= 2014 Chicago Air Route Traffic Control Center fire =

Arson at an air traffic control facility in Aurora, Illinois, USA

The 2014 Chicago Air Route Traffic Control Center fire was an incident in the United States involving arson at an air traffic control facility in Aurora, Illinois (also known as "Chicago Center"); the incident caused close to 2,000 flights to be grounded. One employee at the facility was treated for smoke inhalation, while 15 to 30 employees were evacuated.
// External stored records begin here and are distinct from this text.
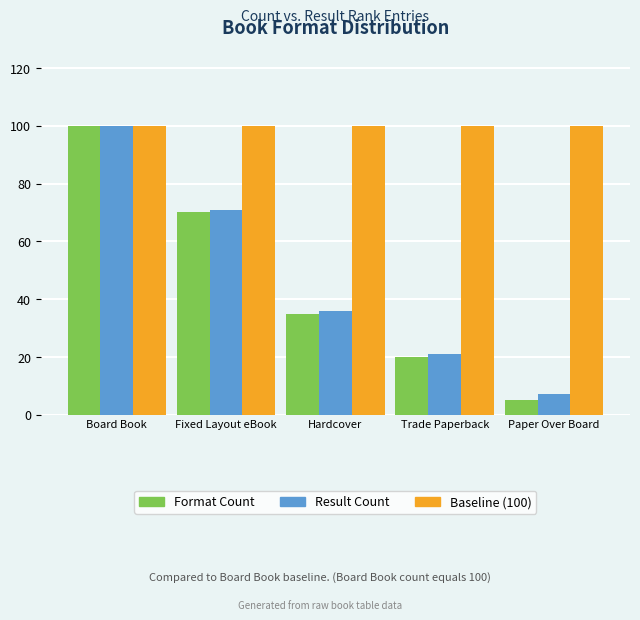

Which series has the largest range (max minus min)?

Format Count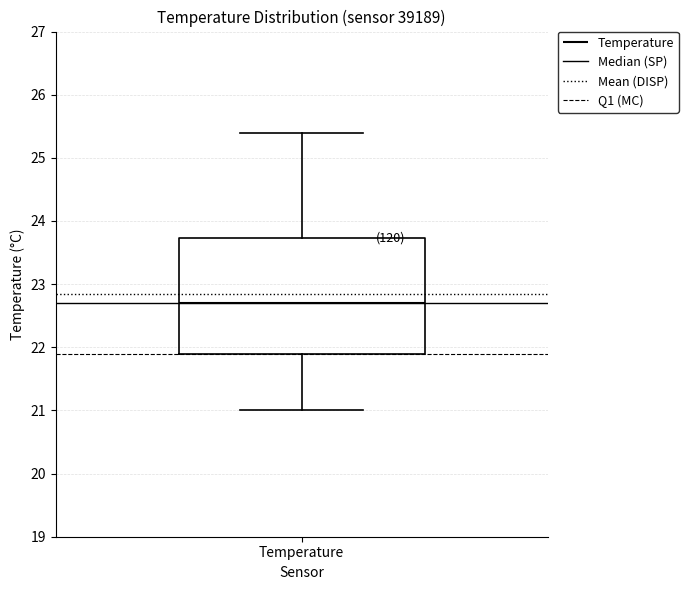

Transcribe this box plot: give where the median line is, the range the box spans, and where the two whiskers end, as read against the y-axis. The values are not printed on the chart, so give them approximately, as read against the axis.

median 22.7, box 21.9 to 23.7, whiskers 21.0 to 25.4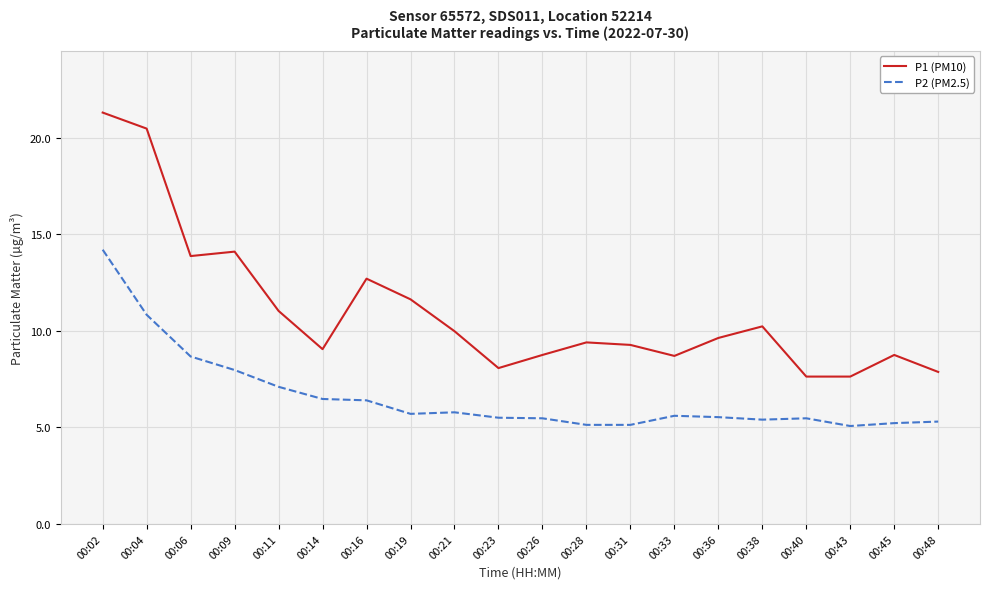

How many lines are shown in the chart?

2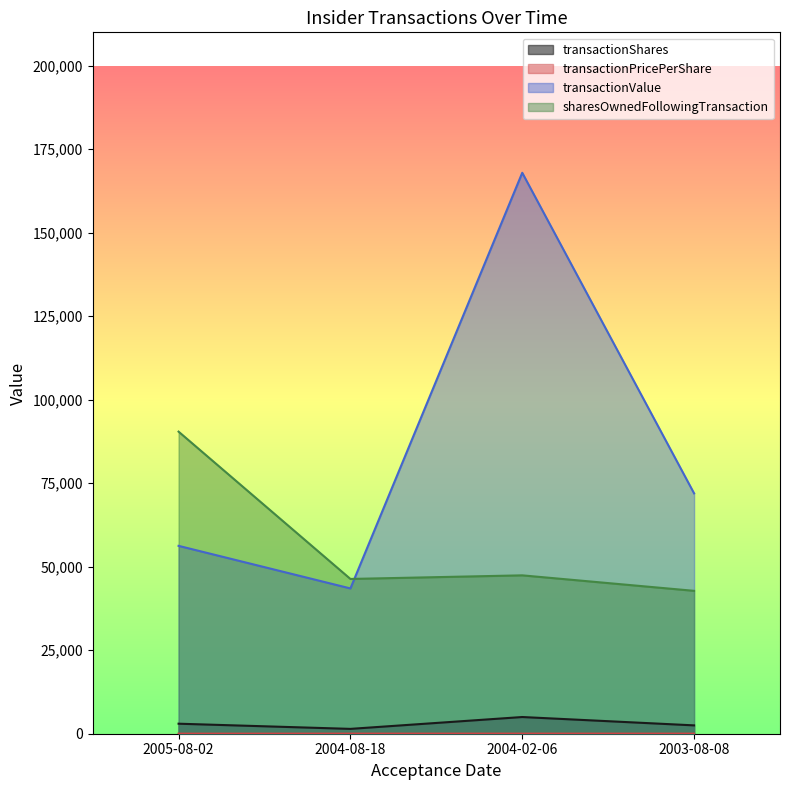

What is the lowest value of the transactionPricePerShare series?

18.8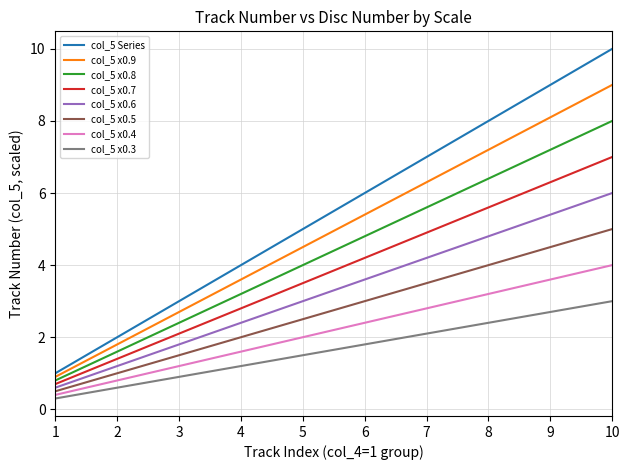

Count the number of categories in the chart.

10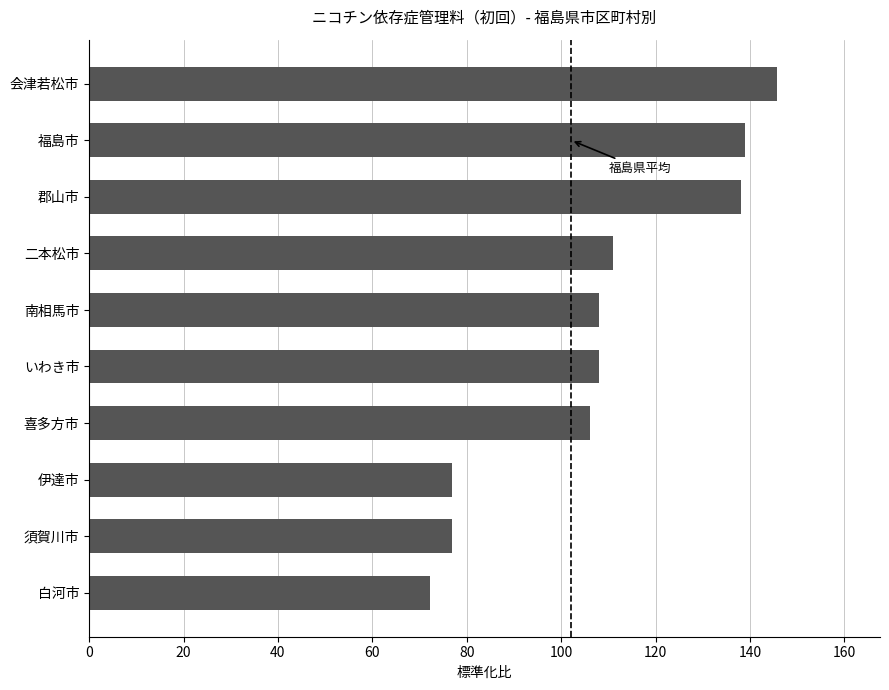

What is the smallest value displayed?

72.3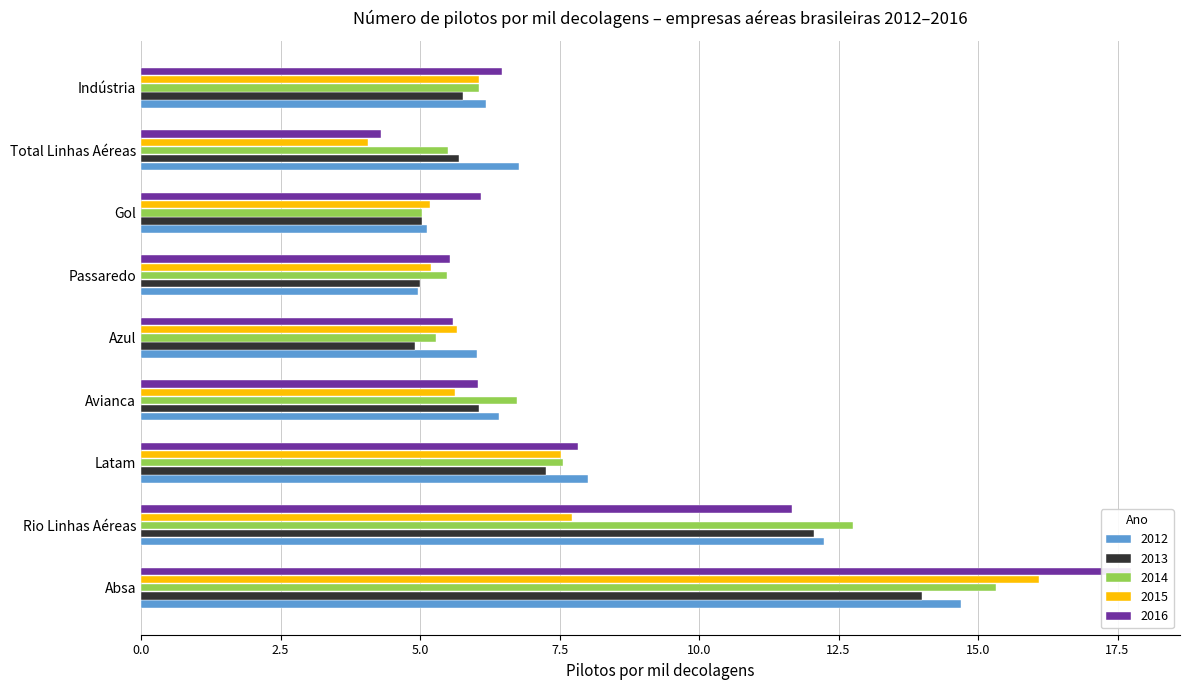

What is the total value across all series at Azul?

27.5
Brian Howard, an employee of Harris Corporation, was charged in the incident. He made a guilty plea in federal court in May 2015, and in September of that year received a prison term of 12 1/2 years.

== Timeline ==

On September 26, at approximately 5:20 am, Brian Howard had gained access to the basement of the Chicago Air Route Traffic Control Center (ARTCC) facility in Aurora, Illinois. Using gasoline-soaked rags, he then started a fire near the computer equipment critical to the facility's operations. This led to a loss of radar services and communications used by controllers to direct air traffic in the Chicago region, and thereby causing an evacuation of the building. Howard then attempted suicide, but was stopped by emergency crews at the scene. By 6 am, a ground stop was implemented at the Chicago O'Hare International Airport as an emergency measure to alleviate traffic loads.

==Aftermath==

The fire caused substantial damage to the FAA Telecommunications Infrastructure (FTI) system, which allows Chicago Center to digitally share flight data throughout the National Airspace System (NAS). Because of the fire, much of the Chicago traffic that was normally handled by the Center was allocated to nearby Terminal Radar Approach Control (TRACON) facilities; this led to a 200 to 400 percent increase in flights handled by these locations. Because the TRACONs were designed primarily for the lower altitude approach and departure structure of the National Airspace System, the radar and communications capabilities did not extend to the higher altitudes used normally for cruise flight, restricting the remaining flights to lower, less efficient altitudes. Eventually this situation was improved by adjusting radar and communication equipment at the neighboring Centers around Chicago to regain capability. Controllers from Chicago then temporarily relocated to these Centers to aid in traffic control operations until repairs eventually brought the Aurora facility back online on October 13.